Oxford is renowned for its stunning and prestigious 12th century University of Oxford, the oldest university in the English-speaking world, but Oxford is so much more than a university town. It’s the buildings, which showcase examples of every English architectural period since the late Saxon period; the historic cobbled streets and the famous people who have walked the same streets, halls and stairways as you have, which turn Oxford into such a popular international destination.
It’s location is simply beautiful, there is so much to do and see no matter how many times you visit. The city’s rich history and breathtaking architecture continue to be a source of constant inspiration. This shouldn’t come as a surprise that there are over 500 Oxford-based novels while it’s first mentioned in fiction dates back as early as 1400 when Chaucer in his Canterbury Tales referred to it.

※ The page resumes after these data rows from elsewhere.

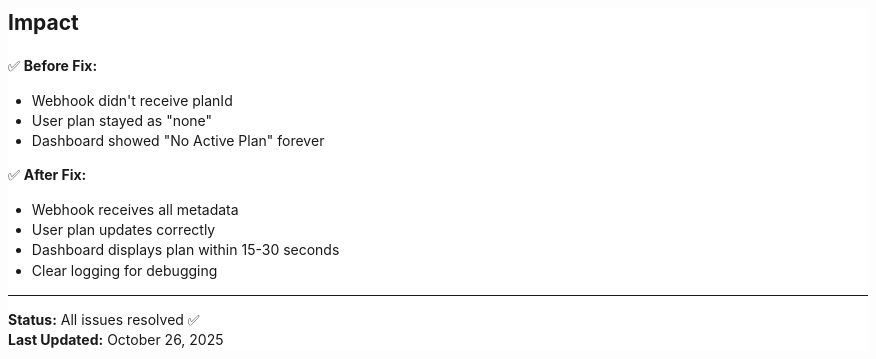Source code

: 
## Impact

✅ **Before Fix:**
- Webhook didn't receive planId
- User plan stayed as "none"
- Dashboard showed "No Active Plan" forever

✅ **After Fix:**
- Webhook receives all metadata
- User plan updates correctly
- Dashboard displays plan within 15-30 seconds
- Clear logging for debugging

---

**Status:** All issues resolved ✅  
**Last Updated:** October 26, 2025

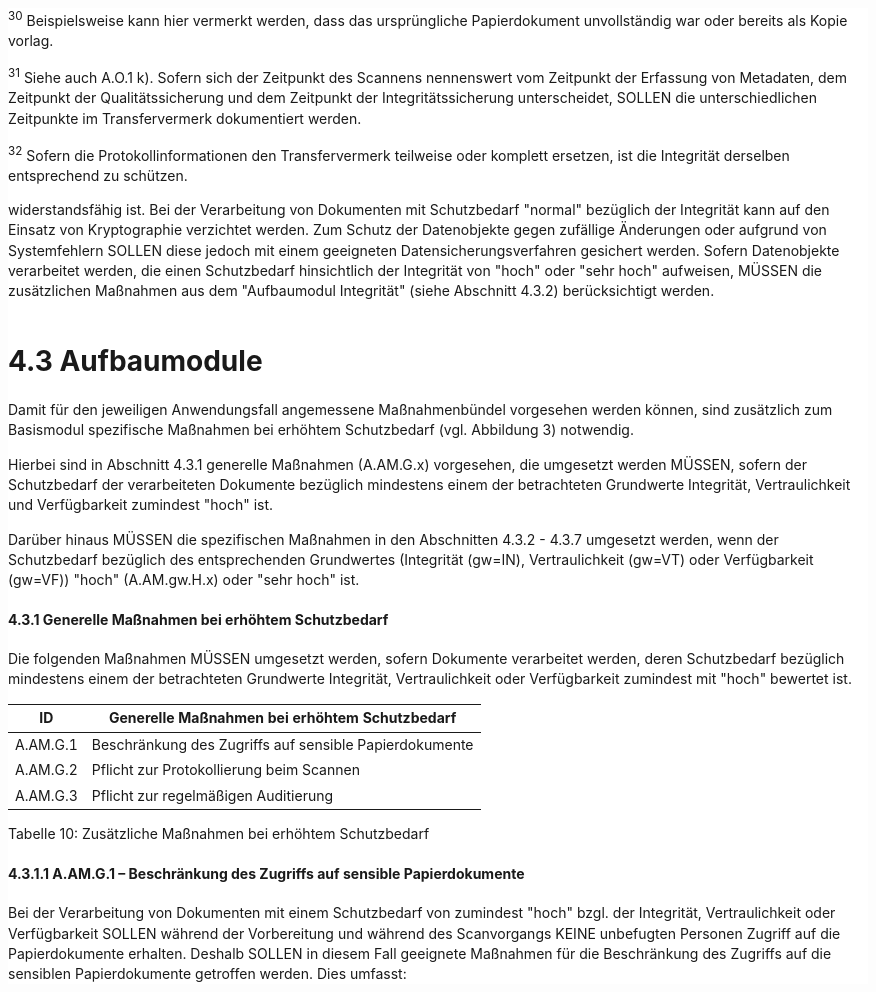 <sup>30</sup> Beispielsweise kann hier vermerkt werden, dass das ursprüngliche Papierdokument unvollständig war oder bereits als Kopie vorlag.

<sup>31</sup> Siehe auch A.O.1 k). Sofern sich der Zeitpunkt des Scannens nennenswert vom Zeitpunkt der Erfassung von Metadaten, dem Zeitpunkt der Qualitätssicherung und dem Zeitpunkt der Integritätssicherung unterscheidet, SOLLEN die unterschiedlichen Zeitpunkte im Transfervermerk dokumentiert werden.

<sup>32</sup> Sofern die Protokollinformationen den Transfervermerk teilweise oder komplett ersetzen, ist die Integrität derselben entsprechend zu schützen.

widerstandsfähig ist. Bei der Verarbeitung von Dokumenten mit Schutzbedarf "normal" bezüglich der Integrität kann auf den Einsatz von Kryptographie verzichtet werden. Zum Schutz der Datenobjekte gegen zufällige Änderungen oder aufgrund von Systemfehlern SOLLEN diese jedoch mit einem geeigneten Datensicherungsverfahren gesichert werden. Sofern Datenobjekte verarbeitet werden, die einen Schutzbedarf hinsichtlich der Integrität von "hoch" oder "sehr hoch" aufweisen, MÜSSEN die zusätzlichen Maßnahmen aus dem "Aufbaumodul Integrität" (siehe Abschnitt 4.3.2) berücksichtigt werden.

# 4.3 Aufbaumodule

Damit für den jeweiligen Anwendungsfall angemessene Maßnahmenbündel vorgesehen werden können, sind zusätzlich zum Basismodul spezifische Maßnahmen bei erhöhtem Schutzbedarf (vgl. Abbildung 3) notwendig.

Hierbei sind in Abschnitt 4.3.1 generelle Maßnahmen (A.AM.G.x) vorgesehen, die umgesetzt werden MÜSSEN, sofern der Schutzbedarf der verarbeiteten Dokumente bezüglich mindestens einem der betrachteten Grundwerte Integrität, Vertraulichkeit und Verfügbarkeit zumindest "hoch" ist.

Darüber hinaus MÜSSEN die spezifischen Maßnahmen in den Abschnitten 4.3.2 - 4.3.7 umgesetzt werden, wenn der Schutzbedarf bezüglich des entsprechenden Grundwertes (Integrität (gw=IN), Vertraulichkeit (gw=VT) oder Verfügbarkeit (gw=VF)) "hoch" (A.AM.gw.H.x) oder "sehr hoch" ist.

#### 4.3.1 Generelle Maßnahmen bei erhöhtem Schutzbedarf

Die folgenden Maßnahmen MÜSSEN umgesetzt werden, sofern Dokumente verarbeitet werden, deren Schutzbedarf bezüglich mindestens einem der betrachteten Grundwerte Integrität, Vertraulichkeit oder Verfügbarkeit zumindest mit "hoch" bewertet ist.

| ID       | Generelle Maßnahmen bei erhöhtem Schutzbedarf          |
|----------|--------------------------------------------------------|
| A.AM.G.1 | Beschränkung des Zugriffs auf sensible Papierdokumente |
| A.AM.G.2 | Pflicht zur Protokollierung beim Scannen               |
| A.AM.G.3 | Pflicht zur regelmäßigen Auditierung                   |

Tabelle 10: Zusätzliche Maßnahmen bei erhöhtem Schutzbedarf

#### 4.3.1.1 A.AM.G.1 – Beschränkung des Zugriffs auf sensible Papierdokumente

Bei der Verarbeitung von Dokumenten mit einem Schutzbedarf von zumindest "hoch" bzgl. der Integrität, Vertraulichkeit oder Verfügbarkeit SOLLEN während der Vorbereitung und während des Scanvorgangs KEINE unbefugten Personen Zugriff auf die Papierdokumente erhalten. Deshalb SOLLEN in diesem Fall geeignete Maßnahmen für die Beschränkung des Zugriffs auf die sensiblen Papierdokumente getroffen werden. Dies umfasst:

The 38 colleges which the University of Oxford consists of, and the city that surrounding it, is filled with structures dreamt up by some of the foremost names in the history of British architecture. Another aspect which makes the city so alluring is the rich history, splendid collections of well known art and specimens from all around the world. The golden-stone buildings, rivers and ancient meadows will make you want to return here again.
Oxford contains examples of every major architectural style in England since the Saxons arrived in AD 900 to the present day.
Undoubtedly the beautiful colleges dominate the townscape, but there are countless lesser-known but far more varied landmarks. In late March and April the town welcomes signs of springtime in form of pretty pink blossoms of magnolia trees. In Oxford each season has its allure, golden-stone walls draped with wisteria in Spring, days of punting and picnicking in the Summer and splashes of intense Autumnal colours, will leave you with a long lasting memory.
As you walked through Oxford, don’t only look for the well known sites or the main roads listed in the travel guides but try to explore smaller alleyways and hidden cobbled streets waiting for you around every corner of the city. Walking through the layers of history will allow you unearth hidden gems.
Immerse yourself into 600 years of architectural history by talking a walk from Oxford’s High Street, down Queen’s Lane, through New College Lane, arriving under the Edwardian Bridge of Sighs, where in front of you will find the neoclassical building, the Sheldonian Theatre. This short yet picturesque walk will expose you to a variety of different styles dominating the city: you will walk pass neoclassical, medieval, Edwardian architecture.
If you’re seeking respite from the hustle and bustle of the city The University Church of St Mary the Virgin located in the middle of the main shopping street, The University of Oxford Botanic Garden or The Oxford University Parks, are your destinations. During a cloudy day delve into a unique voyage of discovery for dinosaurs or mythical creatures at The Oxford University Museum of Natural History, Pitt Rivers or The Ashmolean Museum.
Oscar Wilde once described Oxford as the most beautiful thing in England: “Oxford still remains the most beautiful thing in England, and nowhere else are life and art so exquisitely blended, so perfectly made one”.
On a sunny day why not explore Oxford by boat? There’s nothing nicer than being on the river and gliding past the Oxford Botanic Garden while getting to know better nature in the heart of the city. Punting is an Oxford tradition which dates back to 1880, done on the River Cherwell, which flows through Oxford’s fields and woods before it joins the Thames just south-east of Christ Church Meadow. Another picturesque area for punting is on the Isis alongside Port Meadow to the west of the town; this stretch of river has attractive scenery and is well supplied with pubs such as The Trout Inn and Wolvercote (where some of the Inspector Morse dramas were filmed).
The main punting docks are opened from March till October and are located on Magdalen Bridge Boathouse and Cherwell Boathouse. You can hire a punt for £14-£18/hour on weekdays and £16-£20/hour on weekends.
Another simple way to explore Oxford is on the top of one of the tourist buses which can take you through all the main attractions and fill you with some interesting facts about the buildings and sights you pass. If you get peckish make sure to take a trip to Oxford’s Covered Market, full of shops and cafes. This historic market which opened in 1774, has become home to traders and it’s full of unique and vibrant shops and stalls.
Want to see more? Visit the full gallery and get to know Oxford better.
It might be a surprise but Oxford is quite a small city, so make sure to book accommodation in advance.
Depending of the time of the year the weather in Oxford is extremely varied, from sunny and hot days to fog and rain. Before your arrival check the weather forecast and pack appropriately.
Check online for festivals, art and music events or carnivals taking place during your visit; these are often an extremely great way of getting to know the city better.
Avoid driving in Oxford. If you have to drive it’s better to leave your car at a “park and ride” on the outskirts of the city, and take the shuttle bus from there.